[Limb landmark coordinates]

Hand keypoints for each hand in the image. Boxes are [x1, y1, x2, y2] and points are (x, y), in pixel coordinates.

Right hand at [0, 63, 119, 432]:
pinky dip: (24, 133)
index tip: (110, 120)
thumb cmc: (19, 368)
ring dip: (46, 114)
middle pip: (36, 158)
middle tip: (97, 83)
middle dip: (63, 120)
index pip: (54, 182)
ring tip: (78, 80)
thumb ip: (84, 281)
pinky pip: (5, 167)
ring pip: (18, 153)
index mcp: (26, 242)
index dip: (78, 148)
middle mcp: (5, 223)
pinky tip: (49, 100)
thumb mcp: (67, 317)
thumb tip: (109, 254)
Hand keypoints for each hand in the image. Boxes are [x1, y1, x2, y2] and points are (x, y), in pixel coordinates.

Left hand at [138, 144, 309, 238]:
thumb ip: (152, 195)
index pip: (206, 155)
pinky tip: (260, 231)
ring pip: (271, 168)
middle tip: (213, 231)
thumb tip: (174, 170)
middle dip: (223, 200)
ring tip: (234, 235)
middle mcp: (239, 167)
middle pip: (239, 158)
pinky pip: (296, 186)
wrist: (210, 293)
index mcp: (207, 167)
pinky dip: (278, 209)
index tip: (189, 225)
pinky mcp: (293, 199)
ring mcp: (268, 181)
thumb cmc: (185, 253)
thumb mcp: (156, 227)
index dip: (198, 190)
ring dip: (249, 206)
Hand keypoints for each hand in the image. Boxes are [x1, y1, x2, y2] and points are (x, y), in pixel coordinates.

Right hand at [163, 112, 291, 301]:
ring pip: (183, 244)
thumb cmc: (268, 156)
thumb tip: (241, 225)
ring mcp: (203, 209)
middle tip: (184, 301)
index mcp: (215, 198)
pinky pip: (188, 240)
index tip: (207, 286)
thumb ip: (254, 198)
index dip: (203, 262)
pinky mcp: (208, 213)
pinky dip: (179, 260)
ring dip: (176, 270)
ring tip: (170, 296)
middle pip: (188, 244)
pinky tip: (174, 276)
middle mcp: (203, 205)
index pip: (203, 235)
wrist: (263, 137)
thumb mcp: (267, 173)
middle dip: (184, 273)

Problem to solve =
The lines needed are the ones from the first line of the entries through the line that contains "index pip: (206, 155)", given again without any change.

Response below =
Hand keypoints for each hand in the image. Boxes are [x1, y1, x2, y2] and points are (x, y), in pixel coordinates.

Right hand at [0, 63, 119, 432]:
pinky dip: (24, 133)
index tip: (110, 120)
thumb cmc: (19, 368)
ring dip: (46, 114)
middle pip: (36, 158)
middle tip: (97, 83)
middle dip: (63, 120)
index pip: (54, 182)
ring tip: (78, 80)
thumb ip: (84, 281)
pinky pip: (5, 167)
ring pip: (18, 153)
index mcp: (26, 242)
index dip: (78, 148)
middle mcp: (5, 223)
pinky tip: (49, 100)
thumb mcp: (67, 317)
thumb tip: (109, 254)
Hand keypoints for each hand in the image. Boxes are [x1, y1, x2, y2] and points are (x, y), in pixel coordinates.

Left hand at [138, 144, 309, 238]:
thumb ip: (152, 195)
index pip: (206, 155)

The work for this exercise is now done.